Which lines in the records below contain the string "yellow"? Pull out every one of them, matching case exactly.

§ ENTRIES PROVIDED:
******

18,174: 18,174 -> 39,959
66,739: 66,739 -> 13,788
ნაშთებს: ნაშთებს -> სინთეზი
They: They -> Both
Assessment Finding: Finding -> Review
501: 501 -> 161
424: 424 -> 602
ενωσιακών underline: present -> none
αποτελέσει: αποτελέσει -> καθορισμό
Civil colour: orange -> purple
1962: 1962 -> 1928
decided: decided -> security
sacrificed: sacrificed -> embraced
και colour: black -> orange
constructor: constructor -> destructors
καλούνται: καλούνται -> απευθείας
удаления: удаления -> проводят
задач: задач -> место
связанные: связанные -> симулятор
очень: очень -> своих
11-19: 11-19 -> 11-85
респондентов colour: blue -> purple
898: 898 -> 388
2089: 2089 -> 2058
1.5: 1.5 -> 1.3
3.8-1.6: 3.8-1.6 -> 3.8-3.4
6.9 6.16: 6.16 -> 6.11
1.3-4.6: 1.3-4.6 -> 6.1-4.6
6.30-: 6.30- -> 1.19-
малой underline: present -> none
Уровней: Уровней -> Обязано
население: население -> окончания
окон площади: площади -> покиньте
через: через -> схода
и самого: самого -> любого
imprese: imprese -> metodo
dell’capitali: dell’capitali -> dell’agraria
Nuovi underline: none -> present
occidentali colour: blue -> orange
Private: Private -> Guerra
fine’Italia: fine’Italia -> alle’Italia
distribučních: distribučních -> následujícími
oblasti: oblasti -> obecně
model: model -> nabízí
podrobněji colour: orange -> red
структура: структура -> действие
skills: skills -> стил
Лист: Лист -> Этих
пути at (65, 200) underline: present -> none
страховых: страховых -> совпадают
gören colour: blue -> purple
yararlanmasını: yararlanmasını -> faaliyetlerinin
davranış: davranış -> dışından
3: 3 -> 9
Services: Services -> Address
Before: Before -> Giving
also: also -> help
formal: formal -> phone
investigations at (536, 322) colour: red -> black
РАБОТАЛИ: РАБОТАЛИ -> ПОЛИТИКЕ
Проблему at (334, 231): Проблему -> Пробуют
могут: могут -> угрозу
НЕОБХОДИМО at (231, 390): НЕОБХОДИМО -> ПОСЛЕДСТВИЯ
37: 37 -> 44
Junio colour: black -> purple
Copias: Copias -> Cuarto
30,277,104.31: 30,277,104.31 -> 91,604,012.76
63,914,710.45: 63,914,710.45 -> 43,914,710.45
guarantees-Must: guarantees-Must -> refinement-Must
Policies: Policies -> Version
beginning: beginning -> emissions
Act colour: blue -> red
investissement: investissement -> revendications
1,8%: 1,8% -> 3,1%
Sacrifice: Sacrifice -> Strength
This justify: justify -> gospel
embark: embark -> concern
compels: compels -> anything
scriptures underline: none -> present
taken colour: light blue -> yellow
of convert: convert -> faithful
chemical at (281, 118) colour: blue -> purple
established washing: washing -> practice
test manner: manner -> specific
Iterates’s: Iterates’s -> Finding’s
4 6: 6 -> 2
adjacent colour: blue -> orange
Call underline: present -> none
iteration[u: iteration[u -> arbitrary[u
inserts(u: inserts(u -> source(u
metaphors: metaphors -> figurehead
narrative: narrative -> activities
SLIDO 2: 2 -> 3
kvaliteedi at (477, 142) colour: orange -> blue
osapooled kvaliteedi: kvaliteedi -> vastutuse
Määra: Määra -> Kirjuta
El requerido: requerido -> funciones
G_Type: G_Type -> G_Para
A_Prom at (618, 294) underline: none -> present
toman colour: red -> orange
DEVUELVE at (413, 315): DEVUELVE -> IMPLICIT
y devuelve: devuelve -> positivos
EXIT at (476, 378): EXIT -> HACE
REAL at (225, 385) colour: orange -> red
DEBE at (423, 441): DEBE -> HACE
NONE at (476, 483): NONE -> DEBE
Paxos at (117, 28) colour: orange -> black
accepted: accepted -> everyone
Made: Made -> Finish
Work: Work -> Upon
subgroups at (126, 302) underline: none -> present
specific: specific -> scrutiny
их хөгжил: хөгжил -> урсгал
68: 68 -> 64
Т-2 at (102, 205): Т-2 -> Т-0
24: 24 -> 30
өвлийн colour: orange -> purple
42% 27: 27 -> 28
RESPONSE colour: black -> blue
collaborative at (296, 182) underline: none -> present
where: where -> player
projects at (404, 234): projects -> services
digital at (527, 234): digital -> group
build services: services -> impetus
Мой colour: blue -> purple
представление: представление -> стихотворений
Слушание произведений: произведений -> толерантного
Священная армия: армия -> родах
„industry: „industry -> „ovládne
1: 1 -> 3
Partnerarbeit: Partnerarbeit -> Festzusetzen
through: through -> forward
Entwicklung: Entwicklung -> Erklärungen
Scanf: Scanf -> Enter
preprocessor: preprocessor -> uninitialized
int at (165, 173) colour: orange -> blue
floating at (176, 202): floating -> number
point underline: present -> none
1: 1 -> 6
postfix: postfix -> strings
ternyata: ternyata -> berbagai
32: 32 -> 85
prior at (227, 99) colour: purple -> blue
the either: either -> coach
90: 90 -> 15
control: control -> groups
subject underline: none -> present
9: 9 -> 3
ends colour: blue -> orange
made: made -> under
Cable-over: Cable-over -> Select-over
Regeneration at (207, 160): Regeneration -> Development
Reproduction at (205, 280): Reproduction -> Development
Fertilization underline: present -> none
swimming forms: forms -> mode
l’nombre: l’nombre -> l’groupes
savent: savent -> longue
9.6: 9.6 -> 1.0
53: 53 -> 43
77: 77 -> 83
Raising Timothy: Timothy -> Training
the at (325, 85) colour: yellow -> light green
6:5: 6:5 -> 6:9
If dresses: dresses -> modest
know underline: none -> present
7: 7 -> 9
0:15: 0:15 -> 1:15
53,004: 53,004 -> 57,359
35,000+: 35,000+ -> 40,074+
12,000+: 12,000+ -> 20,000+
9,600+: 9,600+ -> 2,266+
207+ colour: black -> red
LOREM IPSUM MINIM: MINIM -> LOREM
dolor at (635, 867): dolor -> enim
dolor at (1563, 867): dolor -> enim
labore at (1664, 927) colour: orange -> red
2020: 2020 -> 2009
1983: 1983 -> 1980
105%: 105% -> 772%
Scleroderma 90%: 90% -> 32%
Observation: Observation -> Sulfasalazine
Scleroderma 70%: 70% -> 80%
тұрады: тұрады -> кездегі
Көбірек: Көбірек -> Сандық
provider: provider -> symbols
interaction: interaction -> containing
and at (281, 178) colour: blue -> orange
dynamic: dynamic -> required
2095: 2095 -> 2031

******

§ FINISHED ANSWER:
taken colour: light blue -> yellow
the at (325, 85) colour: yellow -> light green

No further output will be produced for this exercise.